La única salida de Puigdemont es desbaratar el independentismo para salvar el autogobierno

El independentismo catalán ha encontrado su unidad en la movilización permanente de sus bases sociales y el paulatino desbordamiento del orden constitucional. Pero a medida que se ha ido aproximando al abismo de la ruptura con el Estado para dotarse de una república propia han surgido las desavenencias. Cuando Puigdemont declaró solemnemente que los resultados del 1-O dan a Cataluña derecho a la independencia para, a continuación, anunciar la suspensión temporal de su puesta en práctica, fueron muchos los secesionistas que mostraron su disconformidad porque esperaban la DUI. Ha sido el requerimiento del Gobierno Rajoy para que explique si el pasado martes declaró o no la independencia de Cataluña lo que ha aflorado las contradicciones del secesionismo, evidenciando que está lastrado por el maximalismo de la CUP y la impaciencia intermitente de ERC. Pero el problema para Cataluña no está en las disensiones dentro del secesionismo. El problema para Cataluña sigue siendo que la mitad independentista del Parlamento maneja el poder autonómico tan en exclusiva que no cuenta para nada con la otra mitad.

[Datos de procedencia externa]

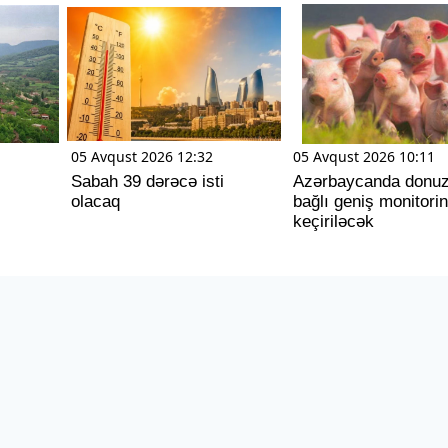
05 Avqust 2026 12:32
05 Avqust 2026 10:11
Sabah 39 dərəcə isti
Azərbaycanda donuz
olacaq
bağlı geniş monitori
keçiriləcək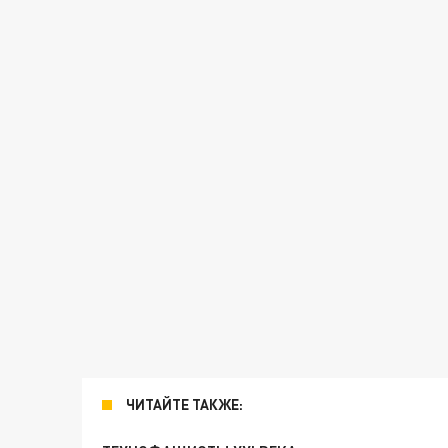
ЧИТАЙТЕ ТАКЖЕ: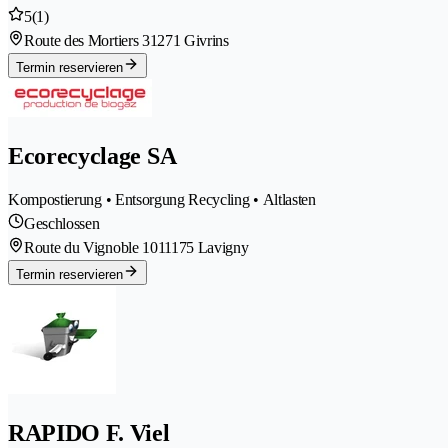
5
(1)
Route des Mortiers 3
1271 Givrins
Termin reservieren
Ecorecyclage SA
Kompostierung • Entsorgung Recycling • Altlasten
Geschlossen
Route du Vignoble 101
1175 Lavigny
Termin reservieren
RAPIDO F. Viel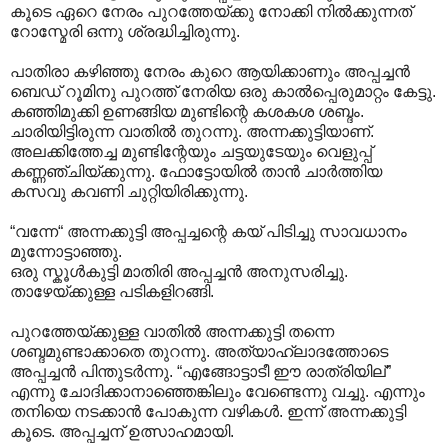
കൂടെ ഏറെ നേരം പുറത്തേയ്ക്കു നോക്കി നിൽക്കുന്നത്
റോസ്മേരി ഒന്നു ശ്രദ്ധിച്ചിരുന്നു.
പാതിരാ കഴിഞ്ഞു നേരം കുറെ ആയിക്കാണും അപ്പച്ചൻ
ബെഡ് റൂമിനു പുറത്ത് നേരിയ ഒരു കാൽപ്പെരുമാറ്റം കേട്ടു.
കഞ്ഞിമുക്കി ഉണങ്ങിയ മുണ്ടിന്റെ കശകശ ശബ്ദം.
ചാരിയിട്ടിരുന്ന വാതിൽ തുറന്നു. അന്നക്കുട്ടിയാണ്.
അലക്കിത്തേച്ച മുണ്ടിന്റേയും ചട്ടയുടേയും വെളുപ്പ്
കണ്ണഞ്ചിയ്ക്കുന്നു. ഫോട്ടോയിൽ താൻ ചാർത്തിയ
കസവു കവണി ചുറ്റിയിരിക്കുന്നു.
“വന്നേ“ അന്നക്കുട്ടി അപ്പച്ചന്റെ കയ് പിടിച്ചു സാവധാനം
മുന്നോട്ടാഞ്ഞു.
ഒരു സ്കൂൾകുട്ടി മാതിരി അപ്പച്ചൻ അനുസരിച്ചു.
താഴേയ്ക്കുള്ള പടികളിറങ്ങി.
പുറത്തേയ്ക്കുള്ള വാതിൽ അന്നക്കുട്ടി തന്നെ
ശബ്ദമുണ്ടാക്കാതെ തുറന്നു. അത്യാഹ്ലാദത്തോടെ
അപ്പച്ചൻ പിന്തുടർന്നു. “എങ്ങോട്ടാടീ ഈ രാത്രിയില്”
എന്നു ചോദിക്കാനാഞ്ഞെങ്കിലും വേണ്ടെന്നു വച്ചു. എന്നും
തനിയെ നടക്കാൻ പോകുന്ന വഴികൾ. ഇന്ന് അന്നക്കുട്ടി
കൂടെ. അപ്പച്ചന് ഉത്സാഹമായി.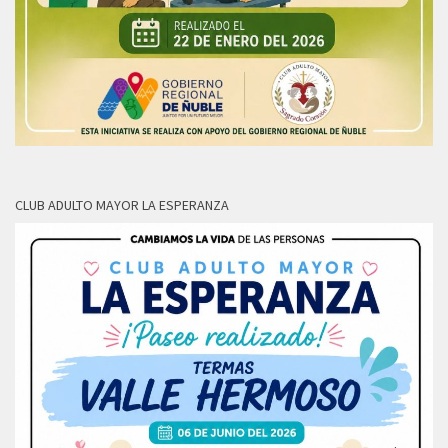
CLUB ADULTO MAYOR LA ESPERANZA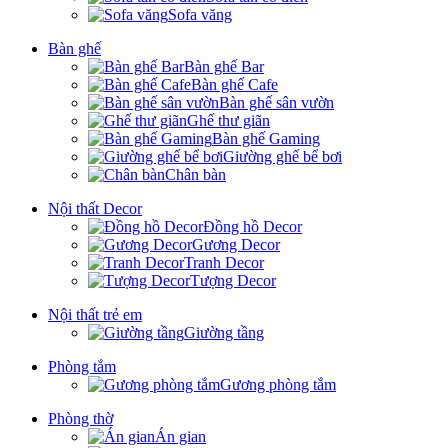
Sofa văng
Bàn ghế
Bàn ghế Bar
Bàn ghế Cafe
Bàn ghế sân vườn
Ghế thư giãn
Bàn ghế Gaming
Giường ghế bể bơi
Chân bàn
Nội thất Decor
Đồng hồ Decor
Gương Decor
Tranh Decor
Tượng Decor
Nội thất trẻ em
Giường tầng
Phòng tắm
Gương phòng tắm
Phòng thờ
Án gian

Y que el independentismo ha recreado un mundo propio y opaco, hasta el punto de que los partidos de gobierno no pueden entenderse más que entre ellos y con la CUP porque han acabado atándose de manos y pies. En su huida hacia delante los herederos de Convergència han ido cegando cualquier posibilidad de explorar alianzas de estabilidad alternativas al secesionismo, de manera que al convertir la gobernación del país en una potestad exclusiva del independentismo condenan a la Generalitat a la incertidumbre de la ruptura. Puigdemont y su Gobierno han caído en su propia trampa al tratar de ganar tiempo con la confusa fórmula de una independencia proclamada y suspendida a la vez. Ningún juego de palabras análogo al empleado en su comparecencia parlamentaria podrá librar al independentismo del caos. La Generalitat no tiene otro modo de atender institucionalmente al emplazamiento de Rajoy que negando que haya declarado la independencia y regresando al campo de la legalidad. Claro que en ese caso Puigdemont se quedaría sin la mayoría parlamentaria que en estos momentos le sostiene, y tendría que abrirse a las demás fuerzas de la cámara catalana, desbaratando el independentismo para preservar el autogobierno.